# About this exercise
Every line containing the string "that" should be returned from the records.

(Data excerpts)
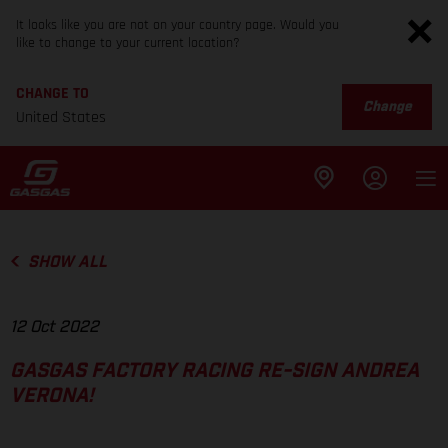
It looks like you are not on your country page. Would you
like to change to your current location?
CHANGE TO
Change
United States
SHOW ALL
12 Oct 2022
GASGAS FACTORY RACING RE-SIGN ANDREA
VERONA!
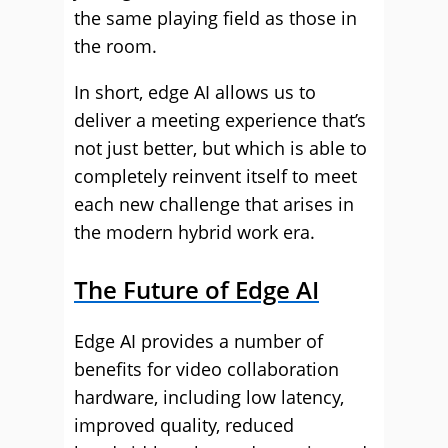
the same playing field as those in
the room.
In short, edge AI allows us to
deliver a meeting experience that’s
not just better, but which is able to
completely reinvent itself to meet
each new challenge that arises in
the modern hybrid work era.
The Future of Edge AI
Edge AI provides a number of
benefits for video collaboration
hardware, including low latency,
improved quality, reduced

# Written response
deliver a meeting experience that’s
each new challenge that arises in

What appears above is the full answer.